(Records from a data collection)
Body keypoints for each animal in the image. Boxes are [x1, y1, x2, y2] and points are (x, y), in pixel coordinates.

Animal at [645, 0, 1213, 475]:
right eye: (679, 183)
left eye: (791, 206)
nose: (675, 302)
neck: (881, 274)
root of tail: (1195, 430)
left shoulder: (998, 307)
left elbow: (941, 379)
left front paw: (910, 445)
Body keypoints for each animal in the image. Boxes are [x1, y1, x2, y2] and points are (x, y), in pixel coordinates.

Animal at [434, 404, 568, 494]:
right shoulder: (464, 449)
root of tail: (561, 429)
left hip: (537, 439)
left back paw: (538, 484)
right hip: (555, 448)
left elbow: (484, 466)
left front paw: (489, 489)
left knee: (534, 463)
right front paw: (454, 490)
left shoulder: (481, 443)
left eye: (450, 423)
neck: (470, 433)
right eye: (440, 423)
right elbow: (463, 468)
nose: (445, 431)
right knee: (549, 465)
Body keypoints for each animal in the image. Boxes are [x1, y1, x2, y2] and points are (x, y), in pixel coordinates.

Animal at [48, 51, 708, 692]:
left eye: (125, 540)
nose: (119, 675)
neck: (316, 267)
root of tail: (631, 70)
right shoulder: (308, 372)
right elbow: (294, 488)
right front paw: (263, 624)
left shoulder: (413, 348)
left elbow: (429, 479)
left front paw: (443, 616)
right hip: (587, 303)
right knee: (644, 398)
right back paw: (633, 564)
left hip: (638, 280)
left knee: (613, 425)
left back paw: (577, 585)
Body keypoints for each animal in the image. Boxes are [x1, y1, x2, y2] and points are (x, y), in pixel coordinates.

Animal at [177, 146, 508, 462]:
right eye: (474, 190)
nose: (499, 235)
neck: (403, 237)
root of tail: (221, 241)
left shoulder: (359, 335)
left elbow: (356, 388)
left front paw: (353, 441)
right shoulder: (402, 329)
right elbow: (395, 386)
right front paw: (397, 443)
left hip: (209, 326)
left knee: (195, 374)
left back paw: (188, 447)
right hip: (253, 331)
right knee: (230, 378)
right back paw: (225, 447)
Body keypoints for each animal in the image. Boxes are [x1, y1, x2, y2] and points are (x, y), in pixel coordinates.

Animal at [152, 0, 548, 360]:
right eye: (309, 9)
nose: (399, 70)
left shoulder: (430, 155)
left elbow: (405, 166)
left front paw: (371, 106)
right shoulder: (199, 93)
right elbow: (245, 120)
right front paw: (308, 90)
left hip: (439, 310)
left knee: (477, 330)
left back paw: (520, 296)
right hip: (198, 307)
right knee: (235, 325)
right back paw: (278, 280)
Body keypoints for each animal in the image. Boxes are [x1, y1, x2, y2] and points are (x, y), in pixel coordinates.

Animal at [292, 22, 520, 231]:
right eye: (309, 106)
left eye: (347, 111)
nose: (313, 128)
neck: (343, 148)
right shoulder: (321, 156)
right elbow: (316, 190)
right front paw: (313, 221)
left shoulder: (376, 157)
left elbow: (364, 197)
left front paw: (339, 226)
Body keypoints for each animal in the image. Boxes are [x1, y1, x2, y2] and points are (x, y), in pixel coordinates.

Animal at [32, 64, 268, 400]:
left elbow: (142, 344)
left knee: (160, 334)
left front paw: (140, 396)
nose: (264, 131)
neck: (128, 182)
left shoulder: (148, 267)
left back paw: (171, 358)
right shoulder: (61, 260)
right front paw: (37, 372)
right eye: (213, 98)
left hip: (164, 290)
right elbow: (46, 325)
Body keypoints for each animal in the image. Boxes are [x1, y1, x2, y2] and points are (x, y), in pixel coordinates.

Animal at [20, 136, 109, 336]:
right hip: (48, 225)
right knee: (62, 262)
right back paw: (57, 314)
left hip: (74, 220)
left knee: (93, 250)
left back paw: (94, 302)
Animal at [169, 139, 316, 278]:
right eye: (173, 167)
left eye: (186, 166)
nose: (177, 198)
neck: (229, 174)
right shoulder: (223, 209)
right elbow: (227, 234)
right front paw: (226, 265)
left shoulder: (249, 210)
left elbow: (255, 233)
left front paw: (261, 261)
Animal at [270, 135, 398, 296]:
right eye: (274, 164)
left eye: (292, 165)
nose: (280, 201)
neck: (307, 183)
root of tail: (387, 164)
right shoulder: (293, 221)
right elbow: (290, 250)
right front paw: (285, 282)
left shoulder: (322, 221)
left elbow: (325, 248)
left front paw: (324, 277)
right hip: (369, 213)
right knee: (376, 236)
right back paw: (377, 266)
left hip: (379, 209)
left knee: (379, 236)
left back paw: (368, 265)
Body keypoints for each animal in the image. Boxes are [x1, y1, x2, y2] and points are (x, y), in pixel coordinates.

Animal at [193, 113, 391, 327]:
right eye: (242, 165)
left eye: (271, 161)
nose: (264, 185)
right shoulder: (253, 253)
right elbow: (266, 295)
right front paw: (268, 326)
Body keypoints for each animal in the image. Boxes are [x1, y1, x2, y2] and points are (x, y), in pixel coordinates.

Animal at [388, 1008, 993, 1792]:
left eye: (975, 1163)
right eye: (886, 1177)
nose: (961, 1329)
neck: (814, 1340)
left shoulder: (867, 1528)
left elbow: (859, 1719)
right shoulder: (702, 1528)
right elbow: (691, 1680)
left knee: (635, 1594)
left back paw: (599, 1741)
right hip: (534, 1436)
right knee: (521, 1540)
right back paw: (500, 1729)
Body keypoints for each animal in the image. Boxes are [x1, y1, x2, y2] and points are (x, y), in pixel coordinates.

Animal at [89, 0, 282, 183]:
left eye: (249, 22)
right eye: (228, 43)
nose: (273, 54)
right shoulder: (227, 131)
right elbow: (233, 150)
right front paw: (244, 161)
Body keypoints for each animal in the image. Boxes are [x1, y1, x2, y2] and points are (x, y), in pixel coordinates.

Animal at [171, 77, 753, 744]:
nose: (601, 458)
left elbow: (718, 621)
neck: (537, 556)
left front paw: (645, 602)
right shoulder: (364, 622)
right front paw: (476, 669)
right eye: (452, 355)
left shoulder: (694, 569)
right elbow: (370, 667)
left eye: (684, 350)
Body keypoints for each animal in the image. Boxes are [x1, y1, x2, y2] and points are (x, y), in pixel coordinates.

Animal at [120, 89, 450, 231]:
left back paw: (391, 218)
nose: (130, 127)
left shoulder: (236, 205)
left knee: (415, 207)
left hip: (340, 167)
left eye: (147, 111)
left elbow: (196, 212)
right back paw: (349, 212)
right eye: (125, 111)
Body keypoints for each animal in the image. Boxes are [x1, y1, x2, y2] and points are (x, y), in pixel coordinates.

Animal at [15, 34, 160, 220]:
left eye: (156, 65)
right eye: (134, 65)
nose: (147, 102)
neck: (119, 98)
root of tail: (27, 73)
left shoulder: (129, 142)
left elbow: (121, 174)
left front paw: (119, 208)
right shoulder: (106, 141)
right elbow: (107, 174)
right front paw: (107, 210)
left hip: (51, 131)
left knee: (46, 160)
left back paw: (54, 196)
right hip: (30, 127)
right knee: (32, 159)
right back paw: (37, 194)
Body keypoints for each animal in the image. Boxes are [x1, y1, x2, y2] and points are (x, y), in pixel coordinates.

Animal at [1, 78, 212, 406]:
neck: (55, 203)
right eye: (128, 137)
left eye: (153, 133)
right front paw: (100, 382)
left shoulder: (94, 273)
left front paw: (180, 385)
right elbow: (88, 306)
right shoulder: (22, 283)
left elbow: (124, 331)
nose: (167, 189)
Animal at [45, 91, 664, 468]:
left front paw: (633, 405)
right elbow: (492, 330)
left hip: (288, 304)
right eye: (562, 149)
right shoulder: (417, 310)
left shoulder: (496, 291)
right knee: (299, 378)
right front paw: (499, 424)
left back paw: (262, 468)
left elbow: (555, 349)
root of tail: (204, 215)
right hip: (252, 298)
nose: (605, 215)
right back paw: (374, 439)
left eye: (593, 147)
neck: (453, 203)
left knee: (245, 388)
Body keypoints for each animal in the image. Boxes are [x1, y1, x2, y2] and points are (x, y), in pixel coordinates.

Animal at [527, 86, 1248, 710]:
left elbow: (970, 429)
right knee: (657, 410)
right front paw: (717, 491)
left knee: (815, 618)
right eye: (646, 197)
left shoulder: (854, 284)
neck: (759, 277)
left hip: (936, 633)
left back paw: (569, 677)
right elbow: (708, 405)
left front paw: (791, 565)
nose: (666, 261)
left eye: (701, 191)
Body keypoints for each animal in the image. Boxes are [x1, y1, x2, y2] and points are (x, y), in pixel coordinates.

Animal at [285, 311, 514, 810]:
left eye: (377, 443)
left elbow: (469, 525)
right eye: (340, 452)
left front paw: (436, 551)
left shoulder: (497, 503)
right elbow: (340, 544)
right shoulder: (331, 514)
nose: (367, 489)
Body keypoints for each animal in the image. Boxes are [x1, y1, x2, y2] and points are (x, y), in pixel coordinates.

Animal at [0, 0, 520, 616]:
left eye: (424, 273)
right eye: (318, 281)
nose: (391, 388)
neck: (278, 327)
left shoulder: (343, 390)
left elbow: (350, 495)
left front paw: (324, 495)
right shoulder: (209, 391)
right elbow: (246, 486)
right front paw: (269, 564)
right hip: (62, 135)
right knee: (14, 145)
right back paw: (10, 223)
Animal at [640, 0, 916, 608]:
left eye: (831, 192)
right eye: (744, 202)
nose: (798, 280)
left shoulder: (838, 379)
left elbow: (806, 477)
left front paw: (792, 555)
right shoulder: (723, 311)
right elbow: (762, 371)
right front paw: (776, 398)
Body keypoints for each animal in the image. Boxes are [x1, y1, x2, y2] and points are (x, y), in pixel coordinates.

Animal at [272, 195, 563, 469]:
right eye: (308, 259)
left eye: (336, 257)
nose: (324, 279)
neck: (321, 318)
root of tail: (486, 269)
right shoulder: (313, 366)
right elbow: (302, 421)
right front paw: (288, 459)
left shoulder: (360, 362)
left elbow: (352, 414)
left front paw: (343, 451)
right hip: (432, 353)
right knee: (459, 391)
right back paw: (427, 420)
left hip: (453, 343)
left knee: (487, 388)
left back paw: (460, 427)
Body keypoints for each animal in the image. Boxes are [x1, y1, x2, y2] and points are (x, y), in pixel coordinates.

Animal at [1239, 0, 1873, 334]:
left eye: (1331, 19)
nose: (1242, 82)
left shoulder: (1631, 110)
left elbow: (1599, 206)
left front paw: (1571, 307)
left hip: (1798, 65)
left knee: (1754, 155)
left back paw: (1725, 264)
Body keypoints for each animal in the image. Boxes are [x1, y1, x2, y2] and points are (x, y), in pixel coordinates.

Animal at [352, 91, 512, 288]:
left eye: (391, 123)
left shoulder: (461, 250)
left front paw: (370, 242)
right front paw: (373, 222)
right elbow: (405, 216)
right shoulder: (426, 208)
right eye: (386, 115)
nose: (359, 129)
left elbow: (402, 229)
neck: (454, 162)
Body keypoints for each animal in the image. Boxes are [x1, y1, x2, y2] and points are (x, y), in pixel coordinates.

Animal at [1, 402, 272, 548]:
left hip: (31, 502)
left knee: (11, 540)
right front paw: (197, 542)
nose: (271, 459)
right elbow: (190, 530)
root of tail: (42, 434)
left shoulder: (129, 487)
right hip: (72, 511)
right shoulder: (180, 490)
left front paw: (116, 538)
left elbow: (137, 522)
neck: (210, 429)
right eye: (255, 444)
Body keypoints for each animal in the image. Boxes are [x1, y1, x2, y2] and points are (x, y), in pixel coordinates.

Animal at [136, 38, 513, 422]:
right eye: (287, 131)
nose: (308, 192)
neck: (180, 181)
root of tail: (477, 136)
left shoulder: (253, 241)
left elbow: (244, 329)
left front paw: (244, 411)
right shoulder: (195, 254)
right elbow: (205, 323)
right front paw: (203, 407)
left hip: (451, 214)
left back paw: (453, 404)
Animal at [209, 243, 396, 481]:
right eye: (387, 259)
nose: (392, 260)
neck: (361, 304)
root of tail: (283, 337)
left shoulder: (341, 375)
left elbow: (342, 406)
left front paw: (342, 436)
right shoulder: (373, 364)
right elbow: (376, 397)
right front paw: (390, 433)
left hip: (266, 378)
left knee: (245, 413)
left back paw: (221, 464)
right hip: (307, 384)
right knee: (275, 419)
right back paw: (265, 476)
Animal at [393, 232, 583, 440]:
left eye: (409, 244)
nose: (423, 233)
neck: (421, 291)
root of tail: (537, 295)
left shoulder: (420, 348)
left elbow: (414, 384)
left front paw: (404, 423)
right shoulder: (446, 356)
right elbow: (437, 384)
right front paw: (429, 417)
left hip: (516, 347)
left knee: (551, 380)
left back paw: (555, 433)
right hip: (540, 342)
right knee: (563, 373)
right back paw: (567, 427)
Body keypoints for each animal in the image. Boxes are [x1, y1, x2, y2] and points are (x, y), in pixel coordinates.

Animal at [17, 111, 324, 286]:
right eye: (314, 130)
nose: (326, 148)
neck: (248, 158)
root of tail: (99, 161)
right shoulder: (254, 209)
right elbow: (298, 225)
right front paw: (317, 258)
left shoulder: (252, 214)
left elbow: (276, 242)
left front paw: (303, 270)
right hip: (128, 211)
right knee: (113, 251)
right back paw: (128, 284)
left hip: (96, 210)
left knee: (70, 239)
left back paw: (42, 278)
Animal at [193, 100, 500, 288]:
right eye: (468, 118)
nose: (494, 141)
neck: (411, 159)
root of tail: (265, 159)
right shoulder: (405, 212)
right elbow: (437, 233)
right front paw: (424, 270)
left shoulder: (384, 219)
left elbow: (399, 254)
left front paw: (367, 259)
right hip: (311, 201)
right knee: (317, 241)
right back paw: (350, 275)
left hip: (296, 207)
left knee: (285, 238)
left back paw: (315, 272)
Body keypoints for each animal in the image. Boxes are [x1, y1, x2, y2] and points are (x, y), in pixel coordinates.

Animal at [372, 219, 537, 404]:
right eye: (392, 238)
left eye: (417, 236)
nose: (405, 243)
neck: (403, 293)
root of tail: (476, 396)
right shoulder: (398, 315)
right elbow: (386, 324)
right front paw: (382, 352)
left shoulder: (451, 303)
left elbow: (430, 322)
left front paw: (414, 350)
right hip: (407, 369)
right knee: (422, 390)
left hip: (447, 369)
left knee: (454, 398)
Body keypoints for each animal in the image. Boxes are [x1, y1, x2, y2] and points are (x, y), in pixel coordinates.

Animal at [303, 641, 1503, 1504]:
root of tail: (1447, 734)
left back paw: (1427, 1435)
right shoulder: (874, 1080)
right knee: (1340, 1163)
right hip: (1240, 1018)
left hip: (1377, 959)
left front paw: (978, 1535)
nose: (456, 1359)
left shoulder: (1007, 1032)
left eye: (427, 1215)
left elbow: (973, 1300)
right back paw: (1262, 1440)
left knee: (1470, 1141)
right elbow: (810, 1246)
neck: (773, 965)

» Problem details: Only the lines from the one with "left shoulder: (1007, 1032)" through the final line above should be repeated, each exactly as written.

» Written response:
left shoulder: (1007, 1032)
left eye: (427, 1215)
left elbow: (973, 1300)
right back paw: (1262, 1440)
left knee: (1470, 1141)
right elbow: (810, 1246)
neck: (773, 965)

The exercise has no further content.